Similar issue with a Mandelbrot location at 4e533 zoom depth; this is a regression from the previous release so it should be possible to fix it again...

Simple enough fix in the end.

The SIMD path iterates in chunks (default 64), and rolls the last chunk back when any pixel in the SIMD vector (default size 2) escapes or is detected as glitched, then finishes iterating each pixel in the vector on its own one by one.

I forgot to save/restore the 'test1' variable used for storing the squared magnitude for checking escape/glitch, so it or 'test2' (the previous value of 'test1', used for low bailout smooth colouring) contained garbage data, which sometimes made it through to the output pixels.

I think that happened when the pixel's iteration count was 1 more than an integer multiple of the chunk size, but I'm not sure.

Well, the original example in this thread still fails spectacularly with scaled-double.

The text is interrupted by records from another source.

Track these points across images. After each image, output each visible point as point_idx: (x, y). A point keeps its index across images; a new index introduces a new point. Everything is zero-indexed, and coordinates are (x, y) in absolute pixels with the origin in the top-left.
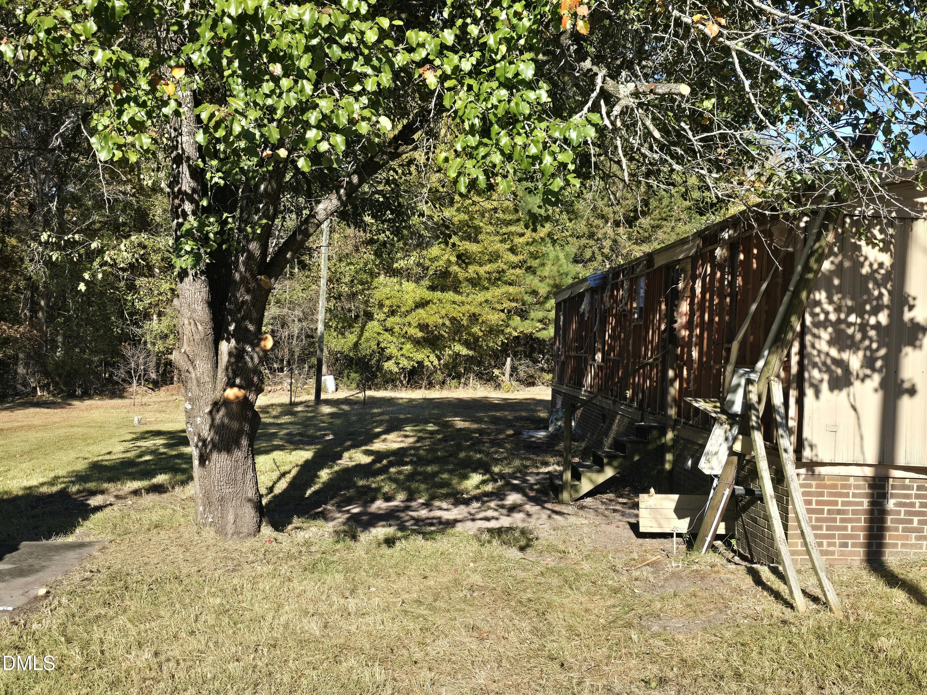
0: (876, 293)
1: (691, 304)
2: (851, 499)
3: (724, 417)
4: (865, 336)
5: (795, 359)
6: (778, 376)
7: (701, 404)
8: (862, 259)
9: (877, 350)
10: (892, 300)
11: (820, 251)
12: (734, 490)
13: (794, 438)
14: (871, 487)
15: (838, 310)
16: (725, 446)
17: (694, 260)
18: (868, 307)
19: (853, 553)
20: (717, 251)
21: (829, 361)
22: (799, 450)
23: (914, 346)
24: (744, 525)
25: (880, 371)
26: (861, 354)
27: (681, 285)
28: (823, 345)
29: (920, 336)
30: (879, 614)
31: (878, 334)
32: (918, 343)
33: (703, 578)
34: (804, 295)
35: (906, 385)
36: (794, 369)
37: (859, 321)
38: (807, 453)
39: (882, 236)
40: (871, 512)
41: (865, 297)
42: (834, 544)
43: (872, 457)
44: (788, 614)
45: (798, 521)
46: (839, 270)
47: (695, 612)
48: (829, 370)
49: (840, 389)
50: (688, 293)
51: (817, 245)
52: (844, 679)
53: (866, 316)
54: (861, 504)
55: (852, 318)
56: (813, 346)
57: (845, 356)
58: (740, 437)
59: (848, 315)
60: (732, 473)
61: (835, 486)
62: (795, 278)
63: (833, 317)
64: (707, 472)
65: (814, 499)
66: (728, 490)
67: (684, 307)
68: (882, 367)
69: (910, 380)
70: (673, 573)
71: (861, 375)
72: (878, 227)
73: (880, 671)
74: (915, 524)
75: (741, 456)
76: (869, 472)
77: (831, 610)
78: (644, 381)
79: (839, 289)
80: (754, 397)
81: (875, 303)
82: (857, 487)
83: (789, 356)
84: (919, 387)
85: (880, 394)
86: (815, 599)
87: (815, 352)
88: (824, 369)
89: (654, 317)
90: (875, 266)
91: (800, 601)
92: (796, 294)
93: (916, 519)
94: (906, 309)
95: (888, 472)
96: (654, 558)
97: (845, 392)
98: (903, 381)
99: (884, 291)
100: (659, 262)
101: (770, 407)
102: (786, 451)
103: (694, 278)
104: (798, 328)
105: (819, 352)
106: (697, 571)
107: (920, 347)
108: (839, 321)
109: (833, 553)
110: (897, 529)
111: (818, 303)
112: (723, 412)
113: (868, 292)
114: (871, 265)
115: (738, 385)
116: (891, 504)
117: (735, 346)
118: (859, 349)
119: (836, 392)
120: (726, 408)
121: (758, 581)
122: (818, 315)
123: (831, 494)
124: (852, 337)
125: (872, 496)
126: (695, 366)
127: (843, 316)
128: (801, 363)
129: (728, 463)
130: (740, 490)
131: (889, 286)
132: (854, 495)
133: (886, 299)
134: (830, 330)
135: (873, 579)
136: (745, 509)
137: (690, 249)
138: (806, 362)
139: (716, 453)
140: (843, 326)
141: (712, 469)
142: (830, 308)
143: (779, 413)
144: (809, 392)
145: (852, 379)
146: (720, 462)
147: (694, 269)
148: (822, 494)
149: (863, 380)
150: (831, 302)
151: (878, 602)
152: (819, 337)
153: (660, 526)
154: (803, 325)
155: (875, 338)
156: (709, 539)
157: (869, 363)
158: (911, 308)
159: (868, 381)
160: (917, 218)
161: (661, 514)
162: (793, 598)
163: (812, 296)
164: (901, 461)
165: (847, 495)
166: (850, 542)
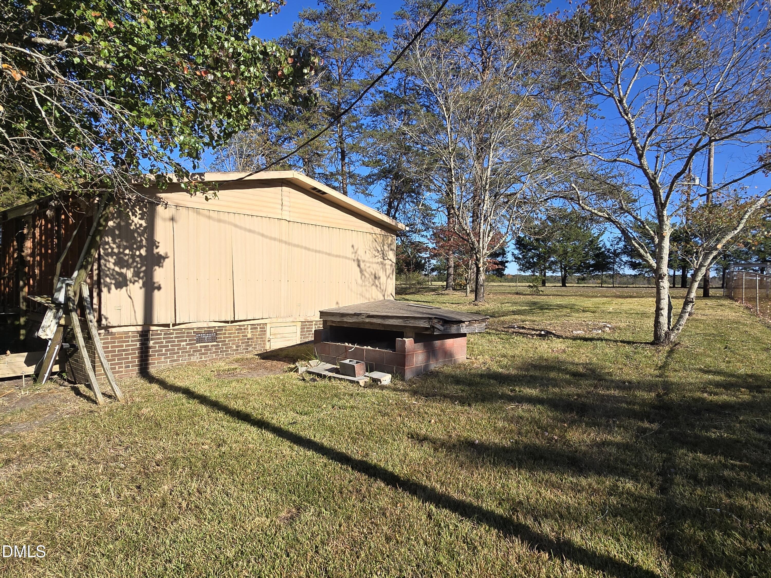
0: (139, 239)
1: (33, 242)
2: (130, 343)
3: (53, 305)
4: (134, 261)
5: (96, 272)
6: (85, 281)
7: (38, 299)
8: (130, 221)
9: (141, 267)
10: (147, 243)
11: (106, 215)
12: (62, 346)
13: (96, 314)
14: (141, 336)
15: (118, 247)
16: (54, 321)
17: (34, 217)
18: (135, 246)
19: (132, 370)
20: (47, 212)
21: (115, 273)
22: (99, 321)
23: (159, 267)
24: (70, 365)
25: (142, 278)
26: (132, 270)
27: (25, 231)
28: (111, 266)
29: (162, 261)
30: (143, 398)
31: (141, 260)
32: (161, 265)
33: (42, 398)
34: (98, 238)
35: (156, 285)
36: (95, 278)
37: (131, 253)
38: (104, 322)
39: (140, 212)
40: (141, 348)
41: (133, 241)
42: (122, 367)
43: (140, 321)
44: (94, 407)
45: (99, 358)
46: (118, 226)
47: (35, 417)
48: (115, 279)
49: (121, 288)
50: (30, 236)
51: (104, 212)
52: (122, 433)
53: (134, 251)
54: (136, 345)
55: (127, 252)
56: (105, 266)
57: (124, 271)
58: (64, 316)
59: (124, 250)
60: (60, 336)
61: (121, 338)
62: (93, 229)
63: (116, 250)
64: (44, 337)
65: (110, 345)
66: (58, 346)
67: (29, 244)
68: (143, 276)
69: (157, 282)
70: (22, 398)
71: (133, 281)
72: (138, 207)
73: (141, 425)
74: (164, 352)
75: (65, 327)
76: (139, 329)
77: (118, 400)
78: (5, 289)
79: (119, 236)
80: (71, 294)
81: (138, 244)
82: (133, 337)
83: (92, 270)
84: (162, 286)
85: (143, 289)
86: (110, 397)
87: (106, 269)
88: (112, 277)
89: (10, 249)
90: (138, 226)
91: (101, 399)
92: (94, 237)
93: (164, 349)
94: (155, 247)
95: (149, 328)
96: (10, 392)
97: (124, 288)
98: (154, 283)
99: (143, 238)
100: (11, 216)
101: (81, 298)
102: (91, 321)
103: (34, 227)
104: (97, 256)
105: (109, 269)
106: (38, 394)
107: (162, 266)
108: (119, 253)
109: (122, 372)
110: (155, 355)
111: (108, 243)
112: (53, 303)
113: (135, 238)
114: (136, 225)
115: (61, 287)
116: (151, 343)
117: (59, 266)
118: (131, 267)
119: (119, 289)
120: (54, 300)
121: (78, 392)
122: (107, 249)
123: (119, 342)
124: (127, 261)
125: (141, 340)
126: (38, 278)
127: (121, 250)
128: (99, 275)
129: (57, 331)
130: (66, 345)
131: (145, 236)
132: (132, 341)
133: (144, 243)
134: (115, 257)
135: (142, 381)
136: (71, 355)
137: (31, 210)
138: (102, 274)
139: (49, 326)
140: (122, 256)
141: (47, 335)
142: (114, 246)
143: (86, 301)
144: (105, 290)
145: (128, 282)
146: (52, 331)
147: (34, 221)
148: (114, 342)
149: (134, 283)
150: (114, 243)
151: (144, 392)
152: (109, 261)
153: (15, 372)
154: (99, 254)
155: (139, 262)
156: (46, 375)
157: (136, 274)
158: (157, 247)
159: (136, 283)
160: (158, 204)
161: (15, 366)
162: (96, 398)
163: (103, 239)
164: (155, 322)
165: (128, 341)
166: (130, 365)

I seem to have only fixed it for off-axis Burning Ship locations.

I think it's underflow to 0.0 of the reference orbit imaginary part `Xi` (stored in double precision without scaling), which causes problems in perturbed pixel orbits when the product of Xr and Xi is scaled up in `diffabs(Xr * S * Xi, ...)`.

In this case I think the terms should have magnitudes roughly:
Xr 1e0
S 1e130
Xi 1e-420 (underflows to 0)
So their product should have magnitude 1e-290 which is in the range of double.

Definition:
diffabs(X,x) := |X+x|-|X|

When the first argument is roughly opposite the second argument, the result is negative:
diffabs(-x,x) = -|x|
If the first argument is 0 due to unwanted underflow, the result is positive and about the same size:
diffabs(0,x)= |x|
This makes it go wrong.

Mandelbrot at this location works fine with scaled-double, because the Xi does not need to be scaled up for diffabs().